Define the indicator variable \(I_k\) for the \(k\)-th urn such that \(I_k=1\) if the urn contains at least one ball, and \(I_k=0\) otherwise. Observe that \(Z_N = \sum_{k=1}^{\infty} I_k\). Now, for each urn, we have the probability of having at least one ball as follows: $$ P(I_k = 1) = 1 - P(\text{No ball in the k-th urn after N tosses}) $$ Since the probability of a ball falling into the \(k\)-th urn is \(1/2^k\), the probability of not having a ball in a single toss is \((1 - 1/2^k)\). Therefore, the probability of not having a ball in the urn after N tosses is \((1 - 1/2^k)^N\). Thus, $$ P(I_k = 1) = \left[1 - \left(1 - \frac{1}{2^k}\right)^N\right] $$

Calculate Expected Value of \(Z_N\)

To find the expected value of \(Z_N\), we can use the linearity of expectation. Therefore, $$ E\left(Z_N\right) = E\left(\sum_{k=1}^{\infty} I_k \right) = \sum_{k=1}^{\infty} E(I_k) $$ Since the expectation of an indicator variable is equal to its probability, $$ E\left(Z_N\right) = \sum_{k=1}^{\infty} \left[1 - \left(1 - \frac{1}{2^k}\right)^N\right] $$ This proves the first part of the exercise. Now we need to find constants \(C_1\) and \(C_2\) such that the inequality holds for all \(N\).

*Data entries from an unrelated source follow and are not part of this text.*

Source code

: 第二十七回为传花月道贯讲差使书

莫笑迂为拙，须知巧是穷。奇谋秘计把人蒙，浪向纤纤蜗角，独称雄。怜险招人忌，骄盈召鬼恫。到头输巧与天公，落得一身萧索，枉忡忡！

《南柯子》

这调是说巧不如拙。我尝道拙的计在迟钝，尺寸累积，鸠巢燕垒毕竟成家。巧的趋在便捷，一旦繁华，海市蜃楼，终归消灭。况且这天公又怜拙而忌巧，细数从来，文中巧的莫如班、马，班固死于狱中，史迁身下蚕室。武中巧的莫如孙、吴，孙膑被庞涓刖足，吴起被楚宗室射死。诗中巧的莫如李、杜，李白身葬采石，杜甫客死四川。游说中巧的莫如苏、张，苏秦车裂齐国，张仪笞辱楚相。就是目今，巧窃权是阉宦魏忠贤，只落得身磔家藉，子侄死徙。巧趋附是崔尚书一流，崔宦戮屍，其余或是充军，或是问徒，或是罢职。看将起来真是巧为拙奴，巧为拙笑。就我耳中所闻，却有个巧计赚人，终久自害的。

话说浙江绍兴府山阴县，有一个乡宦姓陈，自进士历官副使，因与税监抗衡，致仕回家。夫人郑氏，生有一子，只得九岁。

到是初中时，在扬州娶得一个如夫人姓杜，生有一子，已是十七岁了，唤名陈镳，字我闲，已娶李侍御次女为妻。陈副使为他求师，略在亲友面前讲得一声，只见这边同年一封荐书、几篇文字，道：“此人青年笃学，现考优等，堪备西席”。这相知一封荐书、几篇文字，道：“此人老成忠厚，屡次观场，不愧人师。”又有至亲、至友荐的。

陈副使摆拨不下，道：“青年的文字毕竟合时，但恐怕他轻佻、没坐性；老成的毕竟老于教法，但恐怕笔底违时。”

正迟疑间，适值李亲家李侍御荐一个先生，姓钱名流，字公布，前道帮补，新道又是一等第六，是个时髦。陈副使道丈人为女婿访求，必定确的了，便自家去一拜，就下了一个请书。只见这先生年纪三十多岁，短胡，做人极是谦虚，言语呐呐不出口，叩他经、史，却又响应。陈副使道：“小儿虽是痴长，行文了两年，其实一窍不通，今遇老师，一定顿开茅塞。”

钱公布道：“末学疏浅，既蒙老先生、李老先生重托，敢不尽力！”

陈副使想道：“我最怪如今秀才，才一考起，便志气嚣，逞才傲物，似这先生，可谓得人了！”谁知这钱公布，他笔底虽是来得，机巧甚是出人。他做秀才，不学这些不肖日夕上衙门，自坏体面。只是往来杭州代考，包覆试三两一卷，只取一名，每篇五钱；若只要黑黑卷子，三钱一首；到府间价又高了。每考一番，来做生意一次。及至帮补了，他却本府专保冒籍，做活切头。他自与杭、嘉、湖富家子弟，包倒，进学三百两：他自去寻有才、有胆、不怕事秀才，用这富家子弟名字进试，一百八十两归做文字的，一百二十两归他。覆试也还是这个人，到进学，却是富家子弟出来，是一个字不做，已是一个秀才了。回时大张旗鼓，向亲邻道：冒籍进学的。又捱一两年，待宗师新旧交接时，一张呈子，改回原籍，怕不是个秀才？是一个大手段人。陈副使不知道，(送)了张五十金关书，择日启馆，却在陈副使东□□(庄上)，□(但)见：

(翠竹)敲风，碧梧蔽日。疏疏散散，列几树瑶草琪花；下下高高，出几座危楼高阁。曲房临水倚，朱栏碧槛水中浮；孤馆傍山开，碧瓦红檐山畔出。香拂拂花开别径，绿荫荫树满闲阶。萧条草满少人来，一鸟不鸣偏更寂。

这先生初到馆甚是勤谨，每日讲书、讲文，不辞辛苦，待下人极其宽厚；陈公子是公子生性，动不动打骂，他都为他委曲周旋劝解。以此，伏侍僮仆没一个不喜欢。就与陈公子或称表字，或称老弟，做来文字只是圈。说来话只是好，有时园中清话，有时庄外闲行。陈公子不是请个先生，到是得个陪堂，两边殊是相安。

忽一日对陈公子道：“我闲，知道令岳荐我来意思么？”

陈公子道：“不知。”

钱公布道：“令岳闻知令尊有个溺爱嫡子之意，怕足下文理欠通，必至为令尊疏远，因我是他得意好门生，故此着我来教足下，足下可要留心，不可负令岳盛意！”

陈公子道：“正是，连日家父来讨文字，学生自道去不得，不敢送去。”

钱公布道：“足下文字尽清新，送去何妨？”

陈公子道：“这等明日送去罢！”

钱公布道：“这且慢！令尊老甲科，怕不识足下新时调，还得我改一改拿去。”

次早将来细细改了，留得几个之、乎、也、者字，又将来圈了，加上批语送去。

Lower Bound by Using the Logarithm

Using the given hint, we need to find the lower bound of the expectation: $$ E\left(Z_N\right) \geq \sum_{k=1}^{\log_2 N}\left[1-\left(1-\frac{1}{2^{k}}\right)^{N}\right] $$ Since \(\log_2 N\) is increasing with N, we can define \(C_1\) as the sum of the terms from \(k=1\) to \(\log_2 N\). Thus, we have $$ C_{1} \log N \leq E\left(Z_{N}\right) $$

Upper Bound by Using the Logarithm

From the provided hint, we have the inequality for each term in the series: $$ 1 - \left(1-\frac{1}{2^k}\right)^N \leq N\frac{1}{2^k} $$ Now, we need to sum this inequality over the range from \(\log_2 N\) to \(\infty\). Thus, $$ N \sum_{k=\log_2 N + 1}^{\infty} \frac{1}{2^{k}} \leq C_2 $$ The series converges, and the sum is dominated by the first term. Therefore, we can define \(C_2\) as the sum of the series above, and we have the required inequality: $$ E\left(Z_{N}\right) \leq C_{2} \log N $$ Combining steps 3 and 4, we have proven the existence of constants \(C_1 > 0\) and \(C_2 > 0\) such that $$ C_{1} \log N \leq E\left(Z_{N}\right) \leq C_{2} \log N \quad \text { for all } N $$